-- Provided data follows --

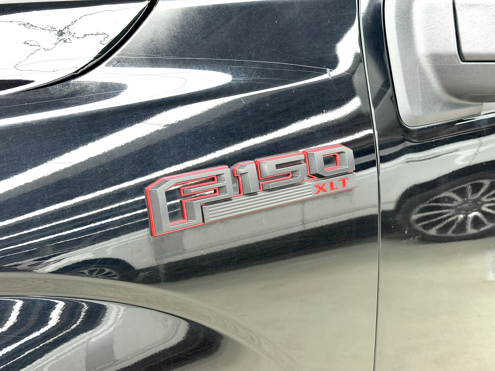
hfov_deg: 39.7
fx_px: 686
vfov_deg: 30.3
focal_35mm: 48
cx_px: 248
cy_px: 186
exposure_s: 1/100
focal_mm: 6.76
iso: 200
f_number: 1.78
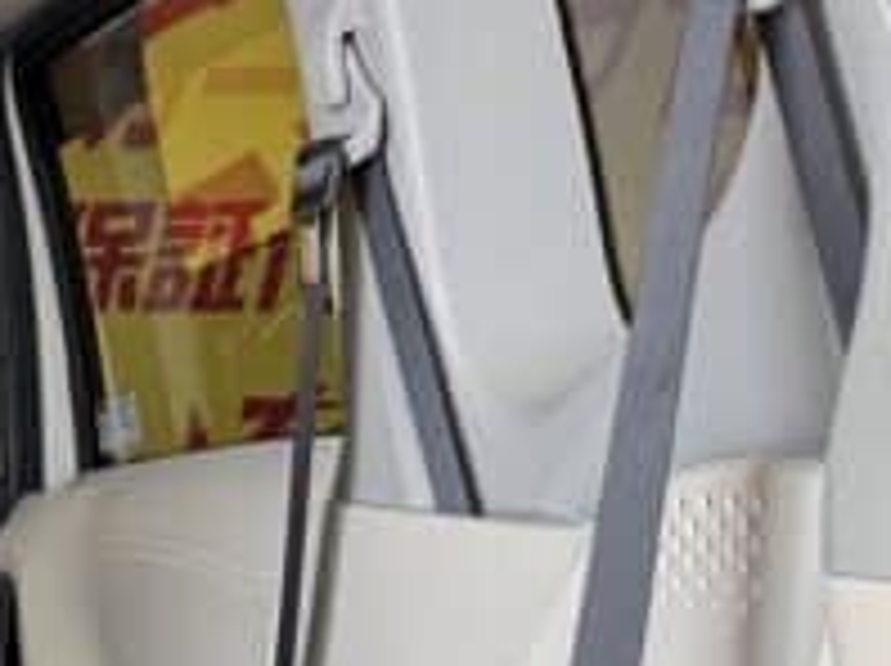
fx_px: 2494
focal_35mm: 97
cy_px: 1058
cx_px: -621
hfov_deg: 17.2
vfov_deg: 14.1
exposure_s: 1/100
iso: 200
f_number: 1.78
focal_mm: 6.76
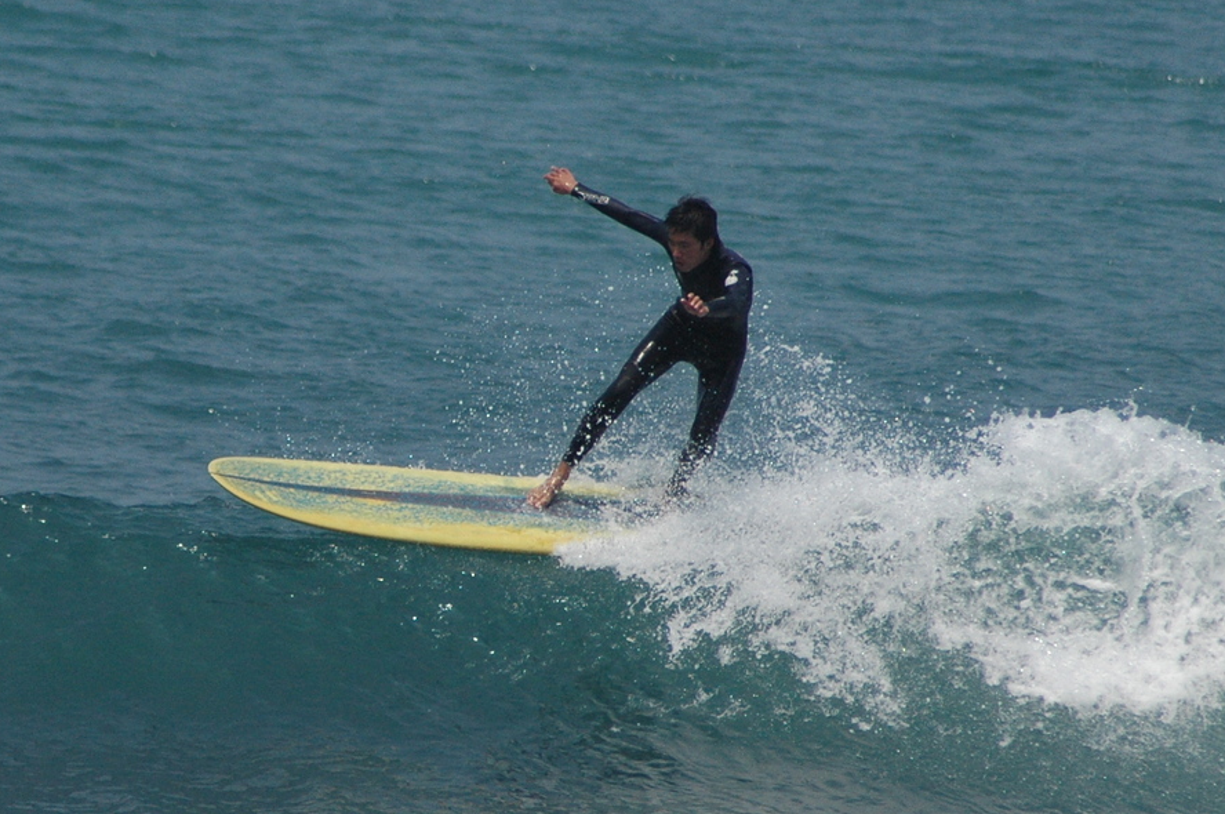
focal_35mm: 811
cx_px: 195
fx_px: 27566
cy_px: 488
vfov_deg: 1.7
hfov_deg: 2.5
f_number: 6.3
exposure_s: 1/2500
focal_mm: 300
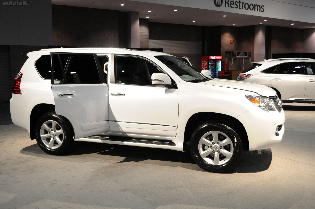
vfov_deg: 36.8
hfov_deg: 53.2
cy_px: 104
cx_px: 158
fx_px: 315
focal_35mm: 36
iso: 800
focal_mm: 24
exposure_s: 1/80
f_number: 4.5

-- Provided data concluded --
-- Provided data follows --

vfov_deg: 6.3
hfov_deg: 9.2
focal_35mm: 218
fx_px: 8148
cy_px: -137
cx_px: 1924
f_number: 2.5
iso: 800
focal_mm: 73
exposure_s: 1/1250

-- Provided data concluded --

Required work: Whatever pictures the records hold, omit them; give again exactly the lines from the one containing "focal_35mm: 97" through the one containing "focal_mm: 300".

Written answer:
focal_35mm: 97
cy_px: 1058
cx_px: -621
hfov_deg: 17.2
vfov_deg: 14.1
exposure_s: 1/100
iso: 200
f_number: 1.78
focal_mm: 6.76
focal_35mm: 811
cx_px: 195
fx_px: 27566
cy_px: 488
vfov_deg: 1.7
hfov_deg: 2.5
f_number: 6.3
exposure_s: 1/2500
focal_mm: 300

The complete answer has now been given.